GoMtCharleston.org, managed by Southern Nevada Conservancy in partnership with the U.S. Forest Service, reports, “Flooding caused the majority of the Cathedral Rock Trail to be obliterated with washouts and debris flows. In sections, the trail is deeply trenched and rutted with hazardous trees, either leaning or downed, along it.”

On the Lee Canyon side, according to GoMtCharleston.org, “About 1 mile of the Upper Bristlecone Trail was washed out and around a 6-foot by 15-foot trench formed through the trail.”

The U.S. Forest Service has posted signs warning hikers to stay away from those trails and Deer Creek picnic area or face $5,000 fines, potential jail time and delays in emergency services if rescues are necessary.

Off the beaten paths

For some hikers, current trail closures could be the perfect excuse to explore some of Mount Charleston’s lesser-known routes.

Easy and short hikes: The Acastus trail in Kyle Canyon and a path near Mahogany Grove group campground along Deer Creek Road are lined with informational panels about the history and nature of Spring Mountains National Recreation Area. The Civilian Conservation Corps played a major role in developing Mount Charleston’s system of hiking trails, and that history is explored. Another easy path is Lower Bristlecone trail because walkers are on a graded dirt service road with plenty of shade and stunning views, and they can turn around at any point.

Moderately challenging hikes: Eagle’s Nest trail is reached via Fletcher Canyon trailhead. After an early steep climb, the path becomes more manageable and offers splendid Kyle Canyon views. Broad-tailed hummingbirds are often perching on trailside branches and can be heard during their acrobatic flights. Much of the trail is exposed, which is good news for butterfly fans but bad news for those seeking lots of shade.

Spring Mountains Gateway is the starting point for a couple of other moderately challenging routes, Escarpment and Pack Rat. The visitor center is at a lower elevation, about 6,600 feet, so temperatures on those trails aren’t as cool as ones starting at the Cathedral Rock parking lot. Information on trail options and recreational opportunities, including routes starting at lower elevations along state Route 157, is available at the Spring Mountains Gateway. The visitor center is open daily but not until 9 a.m., when summer temperatures have already started to climb.

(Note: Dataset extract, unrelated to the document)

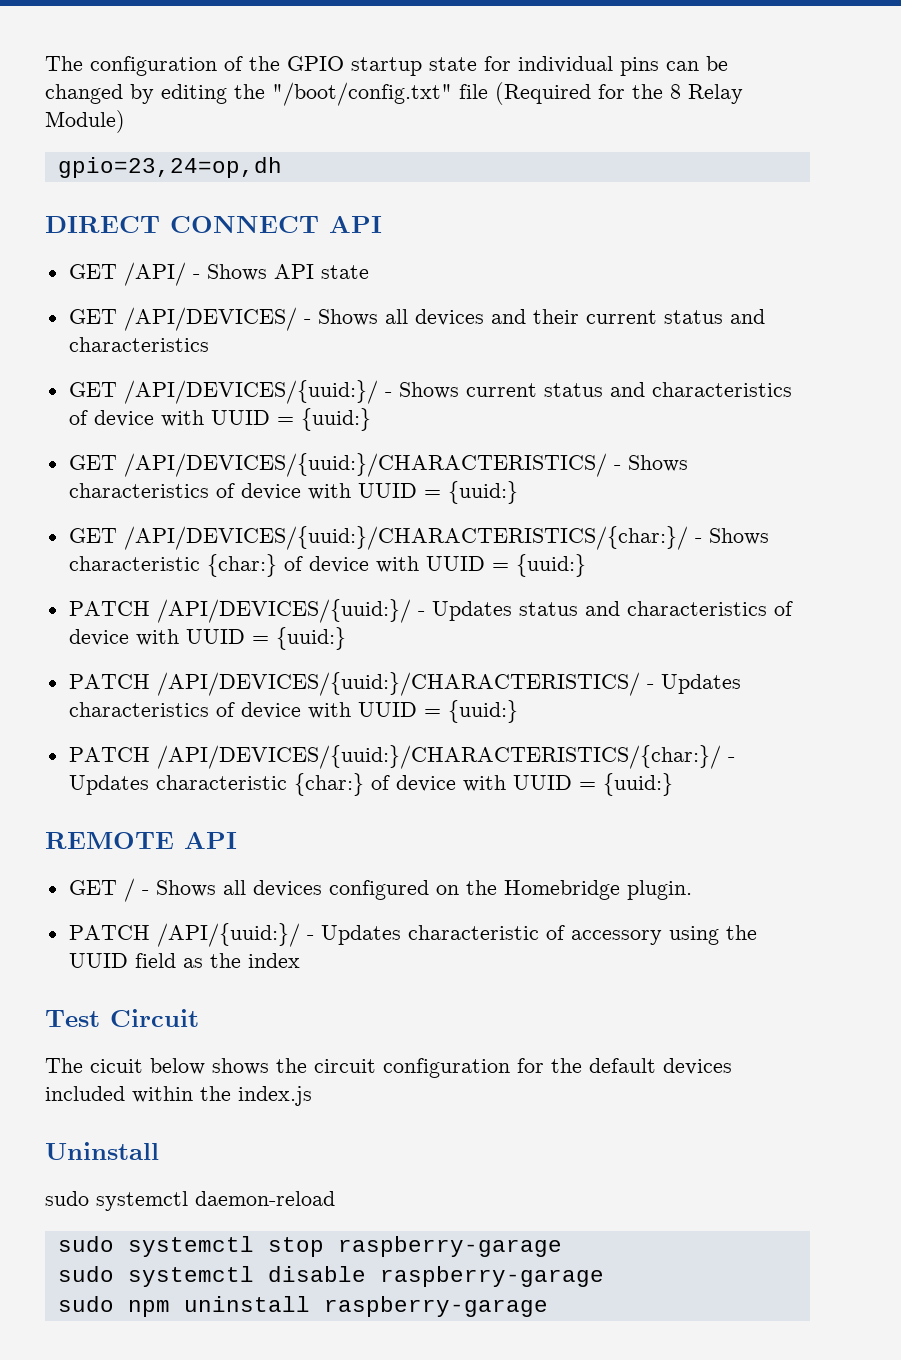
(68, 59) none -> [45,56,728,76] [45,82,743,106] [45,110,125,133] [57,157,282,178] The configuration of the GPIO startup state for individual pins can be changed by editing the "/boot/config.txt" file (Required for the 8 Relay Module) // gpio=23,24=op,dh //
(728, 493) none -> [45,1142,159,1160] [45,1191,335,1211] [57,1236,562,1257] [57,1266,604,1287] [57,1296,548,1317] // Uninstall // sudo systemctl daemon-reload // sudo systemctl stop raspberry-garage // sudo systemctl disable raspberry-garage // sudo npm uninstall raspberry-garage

Difficult hikes: The South Loop and North Loop trails lead to the nearly 12,000-foot Mount Charleston peak, but most hikers treat these trails as out-and-back routes and log just a few miles on them. Kyle Canyon’s South Loop trail is accessible via the Cathedral Rock parking lot.

The North Loop trail and its parking area are found along state Route 158, also known as Deer Creek Road. With current closures of other higher elevation trails, the North Loop is now the likeliest place to find bristlecone pines, the tree species with the planet’s oldest recorded specimens. The challenging North Loop hike leads to an impressive bristlecone forest at about 9,300 feet. An ascent of another 700 feet in elevation with a series of brutal switchbacks gives hikers a chance to admire the legendary Raintree, a bristlecone with an estimated age of 3,000 years.

Trail closures have limited opportunities for hikers to experience all that Mount Charleston has to offer, but remaining is a bounty of extraordinary views, towering trees, wildlife discoveries and exquisite wildflowers.